Source passage ▸
------------------------------------------------

I’ve summarized the responses we received in three sections on, 1) what readers are doing today, 2) common wishes they have for improvements, and 3) concerns that were expressed by a number of respondents.
The Digital Media Workflow
Protecting Media From Camera to Cloud
We heard from a wide range of smartphone users, DSLR and other format photographers, and digital video creators. Speed of operation, the ability to share files with collaborators and clients, and product feature sets were frequently cited as reasons for selecting their particular solution. Also of great importance was protecting the integrity of media through the entire capture, transfer, editing, and backup workflow.
Avid Media Composer
Many readers said they backed up their camera memory cards as soon as possible to a computer or external drive and erased cards only when they had more than one backup of the media. Some said that they used dual memory cards that are written to simultaneously by the camera for peace-of-mind.
While some cameras now come equipped with Wi-Fi, no one other than smartphone users said they were using Wi-Fi as part of their workflow. Also, we didn’t receive feedback from any photographers who regularly shoot tethered.
Some readers said they still use CDs and DVDs for storing media. One user admitted to previously using VHS tape.
NAS (Network Attached Storage) is in wide use. Synology, Drobo, FreeNAS, and other RAID and non-RAID storage devices were frequently mentioned.
A number were backing up their NAS to the cloud for archiving. Others said they had duplicate external drives that were stored onsite or offsite, including in a physical safe, other business locations, a bank lock box, and even “mom’s house.”
Many said they had regular backup practices, including nightly backups, weekly and other regularly scheduled backups, often in non-work hours.
One reader said that a monthly data scrub was performed on the NAS to ensure data integrity.
Hardware used for backups included Synology, QNAP, Drobo, and FreeNAS systems.
Services used by our readers for backing up included Backblaze Backup, Backblaze B2 Cloud Storage, CrashPlan, SmugMug, Amazon Glacier, Google Photos, Amazon Prime Photos, Adobe Creative Cloud, Apple Photos, Lima, DropBox, and Tarsnap. Some readers made a distinction between how they used sync (such as DropBox), backup (such as Backblaze Backup), and storage (such as Backblaze B2), but others did not. (See Sync vs. Backup vs. Storage on our blog for an explanation of the differences.)
Software used for backups and maintaining file integrity included Arq, Carbon Copy Cloner, ChronoSync, SoftRAID, FreeNAS, corz checksum, rclone, rsync, Apple Time Machine, Capture One, Btrfs, BorgBackup, SuperDuper, restic, Acronis True Image, custom Python scripts, and smartphone apps PhotoTransfer and PhotoSync.
Cloud torrent services mentioned were Offcloud, Bitport, and Seedr.
A common practice mentioned is to use SSD (Solid State Drives) in the working computer or attached drives (or both) to improve speed and reliability. Protection from magnetic fields was another reason given to use SSDs.

------------------------------------------------

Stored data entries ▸
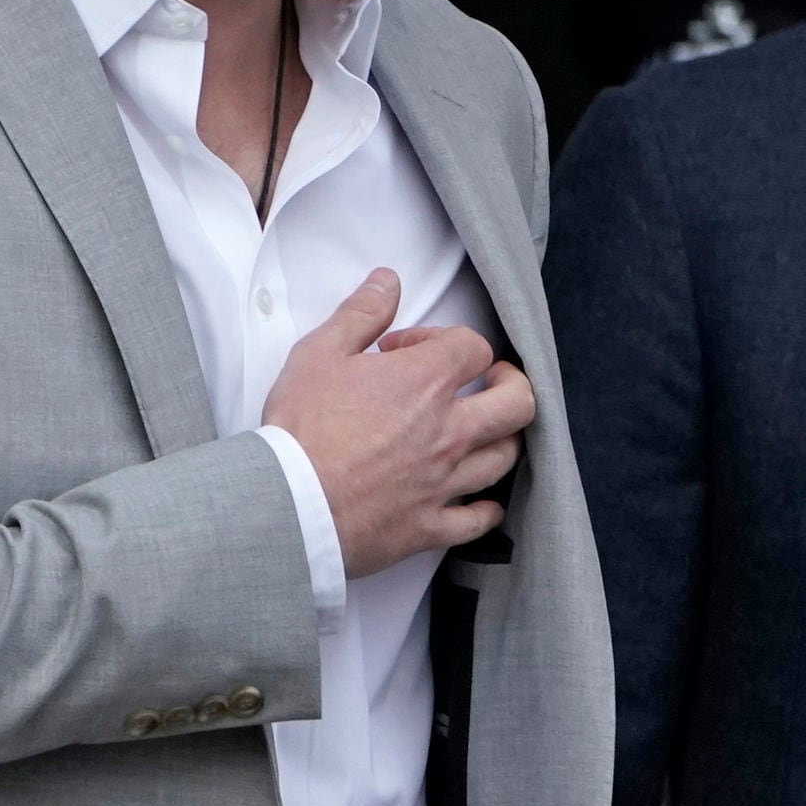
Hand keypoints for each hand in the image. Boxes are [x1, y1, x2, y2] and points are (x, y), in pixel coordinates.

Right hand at [263, 269, 534, 579]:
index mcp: (425, 383)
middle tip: (492, 382)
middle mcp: (448, 431)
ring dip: (500, 440)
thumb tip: (387, 281)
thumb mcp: (319, 353)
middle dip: (511, 385)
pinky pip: (479, 520)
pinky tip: (479, 501)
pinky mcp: (431, 525)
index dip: (447, 340)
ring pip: (504, 457)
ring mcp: (444, 481)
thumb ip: (361, 313)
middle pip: (517, 402)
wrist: (288, 502)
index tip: (410, 351)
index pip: (473, 347)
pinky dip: (486, 510)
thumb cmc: (301, 427)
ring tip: (482, 434)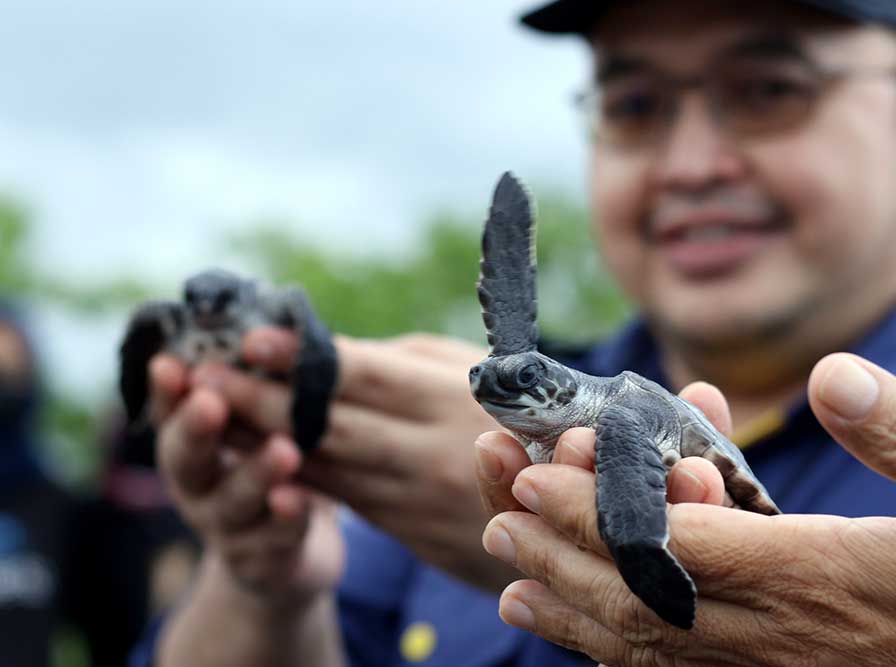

------------------------------------------------

Work to complete ▸
[1] Name every hardware system the media backup summary lists as used for backups.
[2] Answer from the media backup summary:
(a) How often did one reader run a data scrub on the NAS?
(b) Besides speed and reliability, what reason is given for using SSDs?
(c) Which users were the only ones who said they used Wi-Fi in their workflow?
[3] Resume the media backup summary after its last sentence.

Solved tasks ▸
[1] Synology, QNAP, Drobo, FreeNAS

[2]
(a) Monthly.
(b) Protection from magnetic fields.
(c) Smartphone users.

[3]
Many users copy their media to multiple attached or network drives for redundancy.
Users of Lightroom reported keeping their Lightroom catalog on a local drive and their photo files on an attached drive. They frequently had different backup schemes for the catalog and the media. Many readers are careful to have multiple backups of their Lightroom catalog. Some expressed the desire to back up both their original raw files and their edited (working) raw files, but limitations in bandwidth and backup media caused some to give priority to good backups of their raw files, since the edited files could be recreated if necessary.
A number of smartphone users reported using Apple or Google Photos to store their photos and share them.
Digital Editing and Enhancement
Adobe still rules for many users for photo editing. Some expressed interest in alternatives from Phase One, Skylum (formerly Macphun), ON1, and DxO.
Adobe Lightroom
While Adobe Lightroom (and Adobe Photoshop for some) are the foundation of many users’ photo media workflow, others are still looking for something that might better suit their needs. A number of comments were made regarding Adobe’s switch to a subscription model.
Software used for image and video editing and enhancement included Adobe Lightroom, Adobe Photoshop, Luminar, Affinity Photo, Phase One, DxO, ON1, GoPro Quik, Apple Aperture (discontinued), Avid Media Composer, Adobe Premiere, and Apple Final Cut Studio (discontinued) or Final Cut Pro.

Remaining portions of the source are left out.